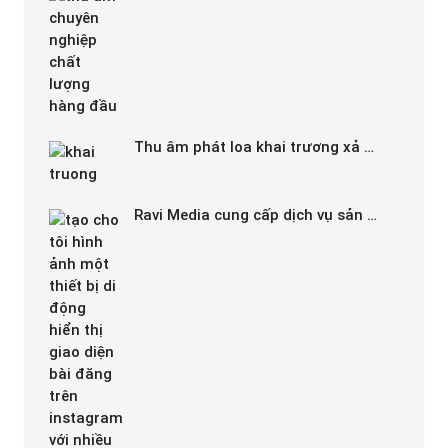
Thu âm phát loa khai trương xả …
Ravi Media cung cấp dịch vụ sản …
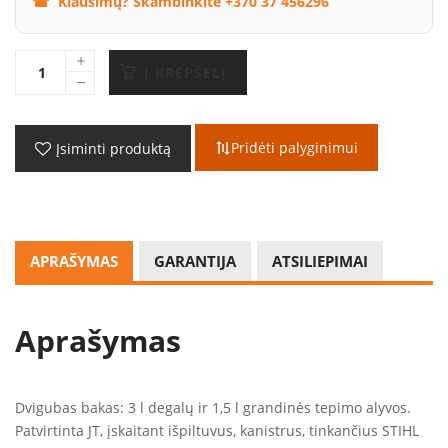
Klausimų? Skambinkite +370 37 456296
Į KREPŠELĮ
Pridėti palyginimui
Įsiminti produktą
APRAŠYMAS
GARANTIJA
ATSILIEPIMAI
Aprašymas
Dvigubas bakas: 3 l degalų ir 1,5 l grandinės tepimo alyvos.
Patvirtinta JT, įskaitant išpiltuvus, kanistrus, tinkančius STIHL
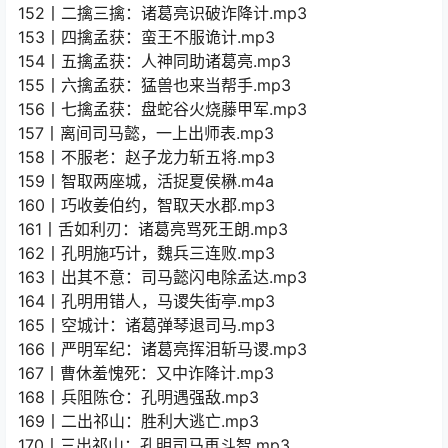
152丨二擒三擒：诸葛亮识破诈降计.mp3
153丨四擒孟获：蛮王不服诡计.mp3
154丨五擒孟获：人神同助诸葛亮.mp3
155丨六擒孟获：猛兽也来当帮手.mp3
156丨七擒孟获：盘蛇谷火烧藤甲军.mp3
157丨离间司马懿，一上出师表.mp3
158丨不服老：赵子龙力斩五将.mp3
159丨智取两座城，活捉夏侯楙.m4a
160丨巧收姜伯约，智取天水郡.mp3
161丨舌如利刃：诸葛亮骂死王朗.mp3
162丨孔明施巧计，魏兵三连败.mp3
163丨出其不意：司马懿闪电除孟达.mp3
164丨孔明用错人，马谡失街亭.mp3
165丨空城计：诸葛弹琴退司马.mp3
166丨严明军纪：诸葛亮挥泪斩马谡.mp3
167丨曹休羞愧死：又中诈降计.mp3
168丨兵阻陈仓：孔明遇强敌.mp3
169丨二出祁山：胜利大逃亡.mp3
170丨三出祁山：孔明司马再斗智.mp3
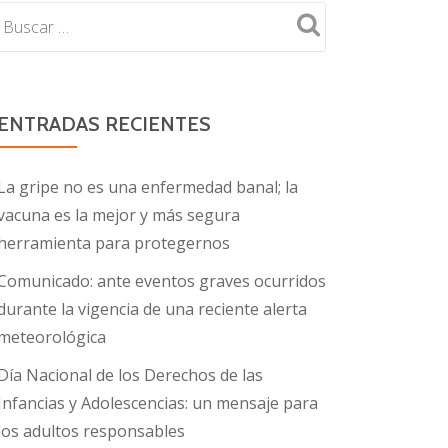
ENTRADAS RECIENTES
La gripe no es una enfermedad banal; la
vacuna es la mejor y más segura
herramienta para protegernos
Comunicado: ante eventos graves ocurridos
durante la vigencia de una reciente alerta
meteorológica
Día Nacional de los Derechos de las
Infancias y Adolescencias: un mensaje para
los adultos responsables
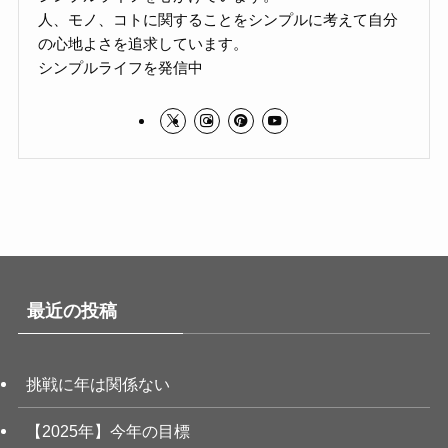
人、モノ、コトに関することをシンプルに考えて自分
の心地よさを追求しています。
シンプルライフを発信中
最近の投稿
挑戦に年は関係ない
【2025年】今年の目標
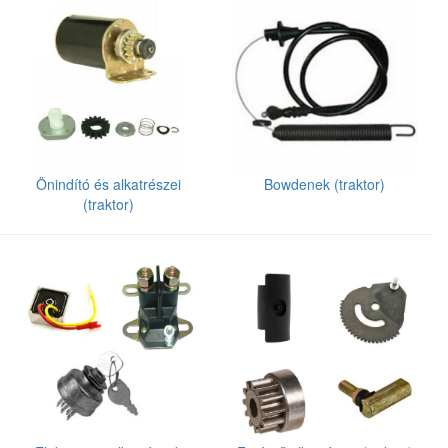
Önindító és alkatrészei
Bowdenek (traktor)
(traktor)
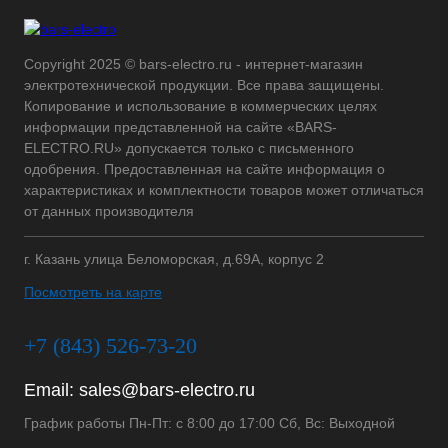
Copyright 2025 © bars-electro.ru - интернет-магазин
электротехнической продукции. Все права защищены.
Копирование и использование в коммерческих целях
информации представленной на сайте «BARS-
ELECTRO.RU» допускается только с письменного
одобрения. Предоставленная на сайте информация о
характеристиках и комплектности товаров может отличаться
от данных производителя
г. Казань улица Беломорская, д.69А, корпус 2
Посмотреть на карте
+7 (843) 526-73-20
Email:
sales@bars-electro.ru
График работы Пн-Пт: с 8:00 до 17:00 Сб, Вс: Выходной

------------------------------------------------------------------------

> [Your goal]: With the pictures removed, return the listing above in its exact original wording.

> [Exercise result]:
Thu âm phát loa khai trương xả …
Ravi Media cung cấp dịch vụ sản …
Klausimų? Skambinkite +370 37 456296
Į KREPŠELĮ
Pridėti palyginimui
Įsiminti produktą
APRAŠYMAS
GARANTIJA
ATSILIEPIMAI
Aprašymas
Dvigubas bakas: 3 l degalų ir 1,5 l grandinės tepimo alyvos.
Patvirtinta JT, įskaitant išpiltuvus, kanistrus, tinkančius STIHL
152丨二擒三擒：诸葛亮识破诈降计.mp3
153丨四擒孟获：蛮王不服诡计.mp3
154丨五擒孟获：人神同助诸葛亮.mp3
155丨六擒孟获：猛兽也来当帮手.mp3
156丨七擒孟获：盘蛇谷火烧藤甲军.mp3
157丨离间司马懿，一上出师表.mp3
158丨不服老：赵子龙力斩五将.mp3
159丨智取两座城，活捉夏侯楙.m4a
160丨巧收姜伯约，智取天水郡.mp3
161丨舌如利刃：诸葛亮骂死王朗.mp3
162丨孔明施巧计，魏兵三连败.mp3
163丨出其不意：司马懿闪电除孟达.mp3
164丨孔明用错人，马谡失街亭.mp3
165丨空城计：诸葛弹琴退司马.mp3
166丨严明军纪：诸葛亮挥泪斩马谡.mp3
167丨曹休羞愧死：又中诈降计.mp3
168丨兵阻陈仓：孔明遇强敌.mp3
169丨二出祁山：胜利大逃亡.mp3
170丨三出祁山：孔明司马再斗智.mp3
ENTRADAS RECIENTES
La gripe no es una enfermedad banal; la
vacuna es la mejor y más segura
herramienta para protegernos
Comunicado: ante eventos graves ocurridos
durante la vigencia de una reciente alerta
meteorológica
Día Nacional de los Derechos de las
Infancias y Adolescencias: un mensaje para
los adultos responsables
人、モノ、コトに関することをシンプルに考えて自分
の心地よさを追求しています。
シンプルライフを発信中
最近の投稿
挑戦に年は関係ない
【2025年】今年の目標
Önindító és alkatrészei
Bowdenek (traktor)
(traktor)
Copyright 2025 © bars-electro.ru - интернет-магазин
электротехнической продукции. Все права защищены.
Копирование и использование в коммерческих целях
информации представленной на сайте «BARS-
ELECTRO.RU» допускается только с письменного
одобрения. Предоставленная на сайте информация о
характеристиках и комплектности товаров может отличаться
от данных производителя
г. Казань улица Беломорская, д.69А, корпус 2
Посмотреть на карте
+7 (843) 526-73-20
Email:
sales@bars-electro.ru
График работы Пн-Пт: с 8:00 до 17:00 Сб, Вс: Выходной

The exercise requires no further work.